Sculpture: Breaking With Tradition

Michelangelo’s sixteenth-century Pietà in the Museo dell’Opera del Duomo in Florence, Italy, incorporates a mystery as deep as its expressive beauty. Having worked for a decade on the carving he intended for his own tomb, Michelangelo apparently attacked his 2.5-metre sculpture in a fit of rage, hacking limbs from the four carved figures. These were later re-attached by his assistant, apart from Christ’s left leg, which remains missing.

Why did he do it? Did he fear it fell short of perfection? Was he angered by a flaw emerging in the marble? Had he been afraid that his positioning of the left leg across the Virgin’s lap was immodest?

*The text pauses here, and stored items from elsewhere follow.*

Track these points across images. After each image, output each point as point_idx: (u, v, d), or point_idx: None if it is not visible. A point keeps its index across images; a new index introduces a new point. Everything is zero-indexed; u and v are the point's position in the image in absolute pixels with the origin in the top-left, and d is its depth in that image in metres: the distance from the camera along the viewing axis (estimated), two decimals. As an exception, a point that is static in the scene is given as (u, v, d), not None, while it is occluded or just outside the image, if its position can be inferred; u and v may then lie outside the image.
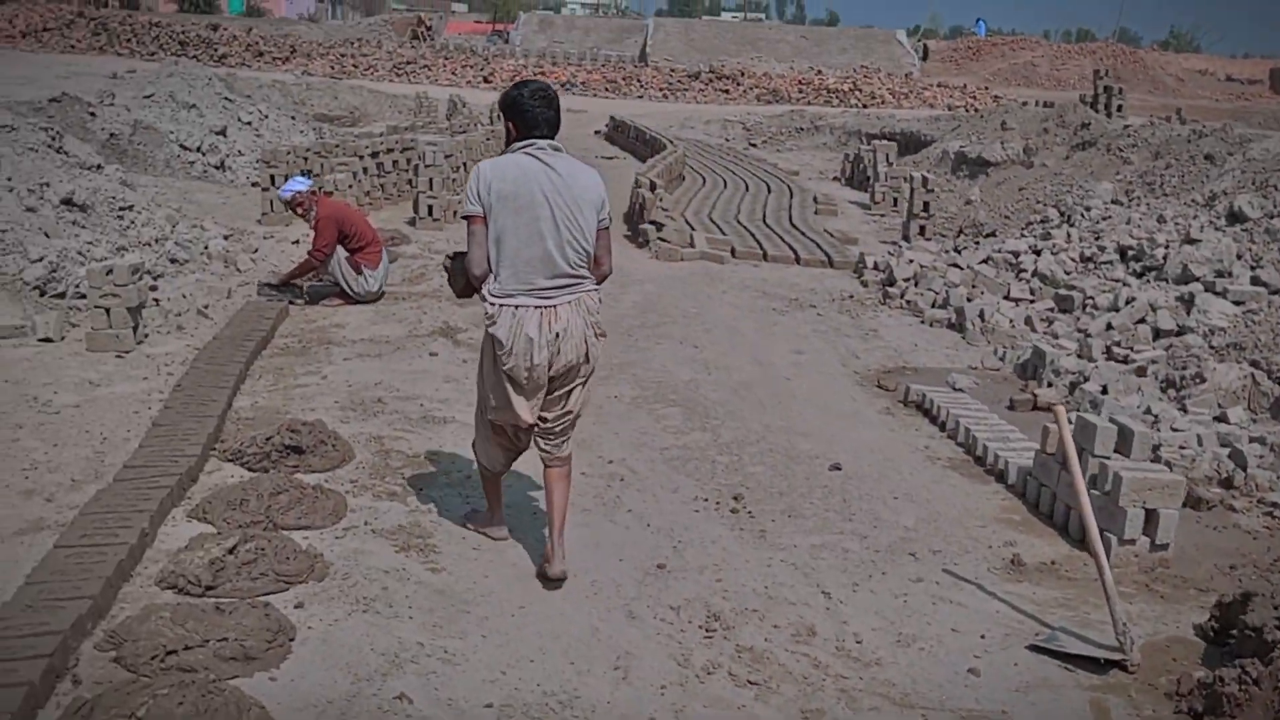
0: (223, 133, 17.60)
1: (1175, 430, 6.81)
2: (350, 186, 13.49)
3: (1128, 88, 41.79)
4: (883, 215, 17.00)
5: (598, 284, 4.73)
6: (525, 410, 4.68)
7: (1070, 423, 6.61)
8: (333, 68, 36.36)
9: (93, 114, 15.60)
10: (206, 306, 8.91)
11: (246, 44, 37.71)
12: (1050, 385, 7.89)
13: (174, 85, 18.04)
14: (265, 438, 5.96)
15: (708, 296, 10.59)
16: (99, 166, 11.10)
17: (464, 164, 15.07)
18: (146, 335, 8.03)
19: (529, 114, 4.61)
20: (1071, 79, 53.30)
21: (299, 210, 9.56)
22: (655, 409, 7.15)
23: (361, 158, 14.41)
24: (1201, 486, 6.04)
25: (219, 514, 5.09)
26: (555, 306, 4.58)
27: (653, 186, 13.54)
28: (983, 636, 4.44)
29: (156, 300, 8.69)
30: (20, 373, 7.05)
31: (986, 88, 42.15)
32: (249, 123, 19.19)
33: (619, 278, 11.14)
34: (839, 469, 6.19)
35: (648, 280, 11.09)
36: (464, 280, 4.75)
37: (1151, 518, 5.15)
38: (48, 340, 7.73)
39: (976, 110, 32.06)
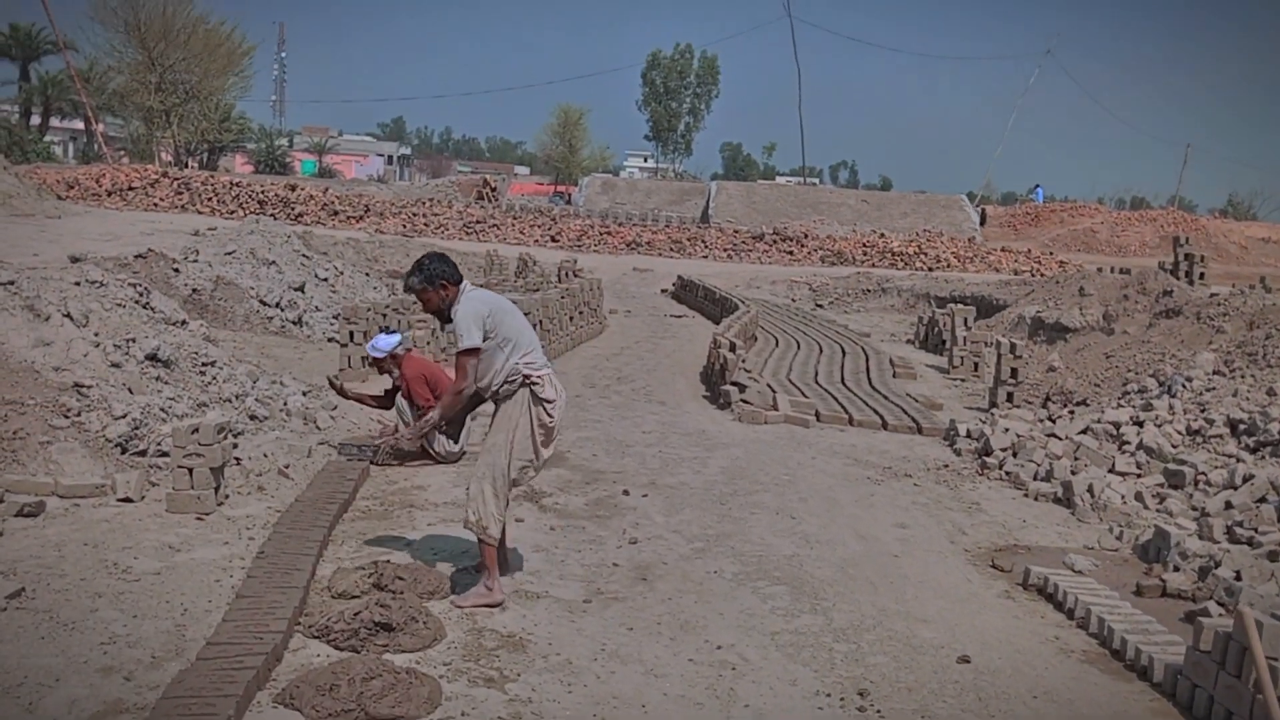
0: (301, 289, 17.75)
1: (1329, 625, 6.24)
2: (429, 343, 13.42)
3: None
4: (963, 380, 16.64)
5: None
6: (547, 453, 6.31)
7: (1214, 615, 6.11)
8: (405, 226, 37.13)
9: (176, 270, 15.82)
10: (288, 466, 8.68)
11: (322, 203, 38.70)
12: (1177, 570, 7.36)
13: (255, 242, 18.34)
14: (354, 613, 5.61)
15: (798, 463, 10.21)
16: (184, 322, 11.10)
17: (539, 321, 14.99)
18: (227, 496, 7.79)
19: (452, 271, 6.17)
20: (1132, 245, 53.18)
21: (382, 368, 9.44)
22: (759, 587, 6.72)
23: (439, 315, 14.38)
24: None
25: (308, 700, 4.71)
26: (553, 372, 6.32)
27: (733, 347, 13.33)
28: None
29: (238, 459, 8.48)
30: (100, 535, 6.80)
31: (1050, 253, 42.07)
32: (325, 279, 19.41)
33: (703, 440, 10.86)
34: (968, 661, 5.70)
35: (733, 444, 10.75)
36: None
37: (1337, 732, 4.61)
38: (128, 500, 7.50)
39: (1043, 275, 31.89)
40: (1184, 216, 59.20)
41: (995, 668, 5.67)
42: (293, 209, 37.63)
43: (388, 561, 6.44)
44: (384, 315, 14.03)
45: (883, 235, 42.15)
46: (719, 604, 6.38)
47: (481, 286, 14.14)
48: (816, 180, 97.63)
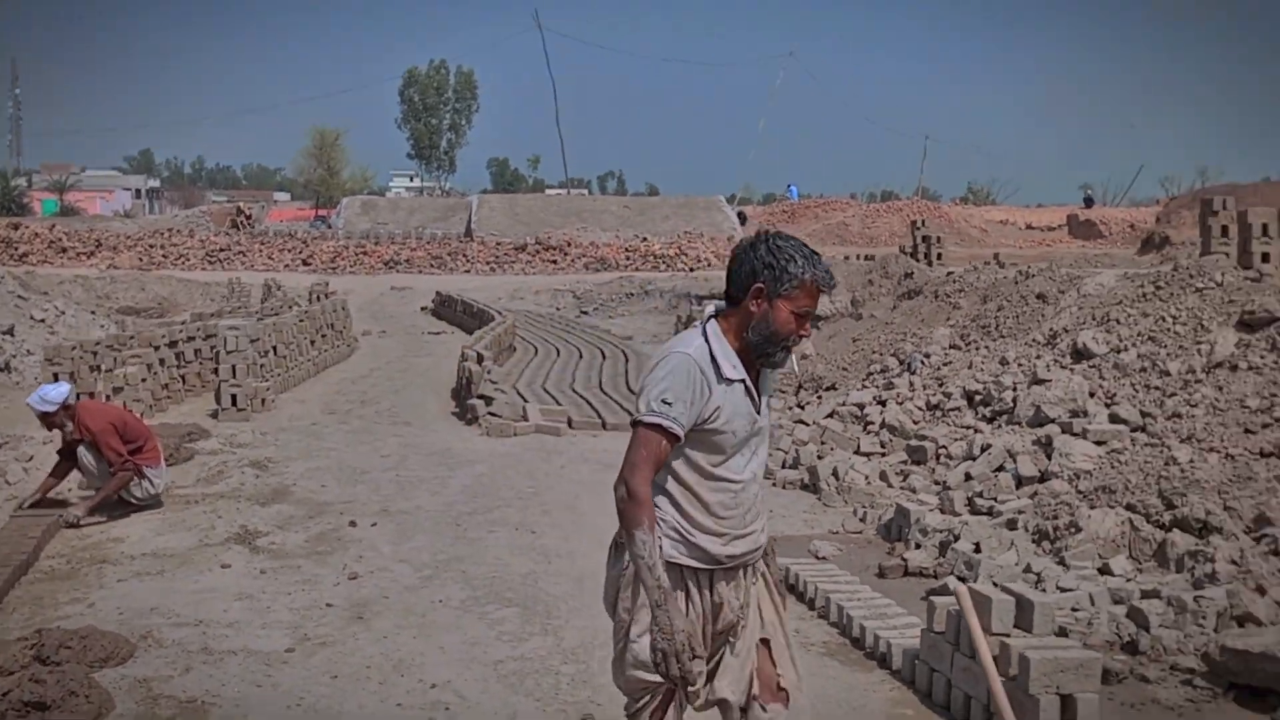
0: (9, 332, 16.17)
1: (1063, 590, 6.20)
2: (144, 380, 12.29)
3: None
4: (720, 375, 16.57)
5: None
6: None
7: (953, 589, 5.94)
8: (141, 259, 34.87)
9: None
10: (-44, 529, 7.59)
11: (49, 241, 35.88)
12: (919, 547, 7.24)
13: (-47, 284, 16.59)
14: (2, 693, 4.76)
15: (545, 473, 9.73)
16: None
17: (273, 348, 14.01)
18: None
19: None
20: (883, 236, 55.34)
21: (51, 423, 8.26)
22: (488, 611, 6.18)
23: (158, 348, 13.23)
24: (1105, 655, 5.38)
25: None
26: None
27: (479, 359, 12.76)
28: None
29: (-108, 527, 7.34)
30: None
31: (806, 247, 43.29)
32: (42, 320, 17.80)
33: (447, 459, 10.25)
34: (703, 669, 5.32)
35: (478, 460, 10.18)
36: None
37: (1068, 704, 4.44)
38: None
39: (800, 268, 32.63)
40: (928, 205, 61.99)
41: (732, 673, 5.31)
42: (16, 249, 34.73)
43: (55, 628, 5.58)
44: (94, 354, 12.79)
45: (645, 239, 42.38)
46: (441, 636, 5.81)
47: (212, 316, 12.39)
48: (585, 191, 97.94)
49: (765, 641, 3.37)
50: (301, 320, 15.82)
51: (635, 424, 3.31)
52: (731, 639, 3.44)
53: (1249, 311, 8.54)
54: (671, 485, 3.39)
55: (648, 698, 3.40)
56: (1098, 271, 12.38)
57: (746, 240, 3.40)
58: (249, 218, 58.03)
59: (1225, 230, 11.09)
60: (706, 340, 3.34)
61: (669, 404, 3.24)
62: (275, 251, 37.75)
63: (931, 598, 5.28)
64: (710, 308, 3.45)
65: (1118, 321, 9.53)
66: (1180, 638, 5.51)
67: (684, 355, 3.30)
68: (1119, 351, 9.15)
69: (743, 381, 3.34)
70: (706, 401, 3.28)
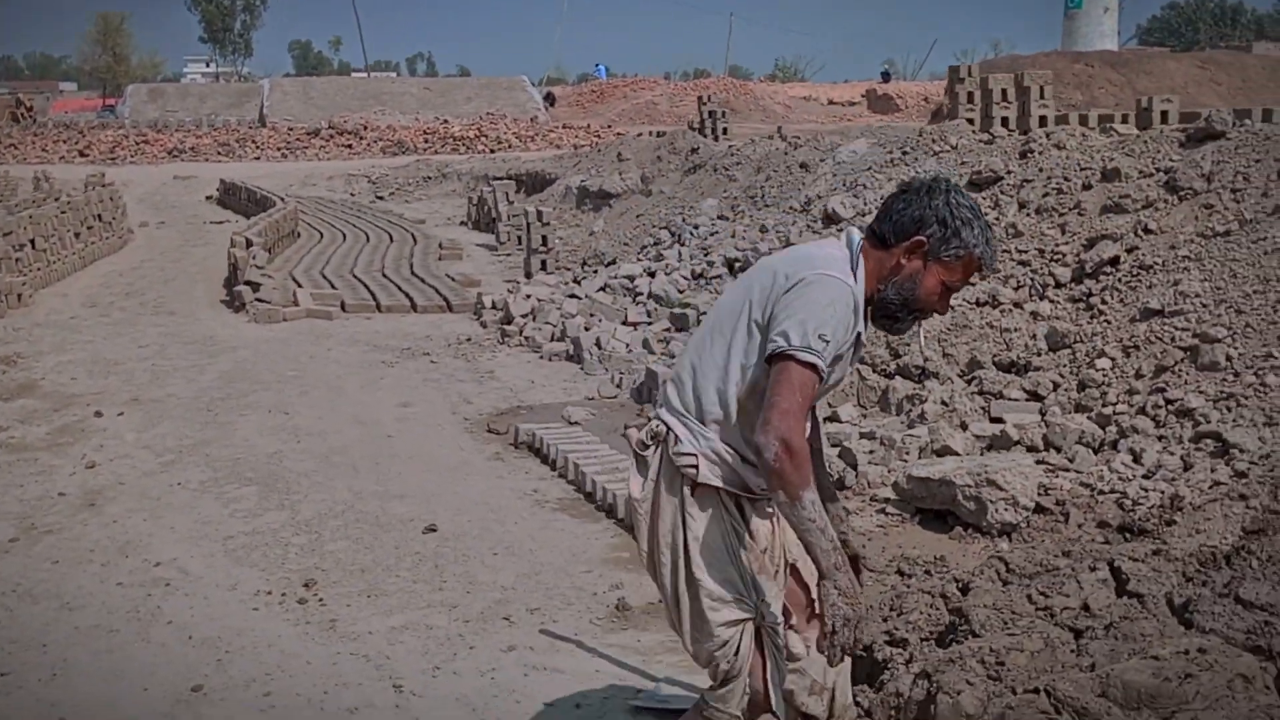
0: None
1: (787, 436, 6.55)
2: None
3: (741, 117, 43.85)
4: (509, 255, 16.56)
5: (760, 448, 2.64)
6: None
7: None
8: (-104, 156, 32.30)
9: None
10: None
11: None
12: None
13: None
14: None
15: (310, 356, 9.63)
16: None
17: (30, 241, 13.27)
18: None
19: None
20: (690, 113, 55.59)
21: None
22: (226, 491, 6.16)
23: (-103, 246, 12.38)
24: (814, 492, 5.75)
25: None
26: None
27: (248, 244, 12.40)
28: (578, 706, 3.82)
29: None
30: None
31: (610, 126, 43.13)
32: None
33: (208, 347, 10.03)
34: (434, 530, 5.47)
35: (241, 346, 10.00)
36: None
37: (759, 535, 4.75)
38: None
39: (599, 148, 32.61)
40: (735, 83, 62.42)
41: (462, 532, 5.48)
42: None
43: None
44: None
45: (445, 121, 41.51)
46: (173, 518, 5.77)
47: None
48: (395, 74, 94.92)
49: (794, 566, 2.96)
50: (64, 212, 14.99)
51: (786, 358, 2.66)
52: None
53: (977, 172, 9.01)
54: (737, 412, 2.79)
55: (736, 636, 2.83)
56: (853, 139, 12.82)
57: (923, 182, 2.90)
58: (30, 109, 54.43)
59: (971, 97, 11.58)
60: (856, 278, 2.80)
61: (826, 341, 2.69)
62: (50, 143, 35.47)
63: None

In a collaborative project with art historian Jack Wasserman, scientists have used IBM’s most sophisticated three-dimensional imaging technologies to create a ‘virtual Pietà’. This has enabled Wasserman to learn more about how the sculpture was physically carved and repaired. It has also allowed him to put forward his theory that Michelangelo was not intending to destroy his work in anger at all. By ‘virtually dismembering’ the re-attached limbs, and studying the carving from all angles, Wasserman concludes that the limbs had been detached selectively, and with care, perhaps to create a composition where Christ is being lowered from the Virgin’s lap, rather than into it.

Wasserman’s book Michelangelo’s Florence Pietà, published by Princeton University Press ($75), describes the extraordinary technical analysis of one of the most important artworks of post-Renaissance Italy. It also includes a CD of the virtual Pietà.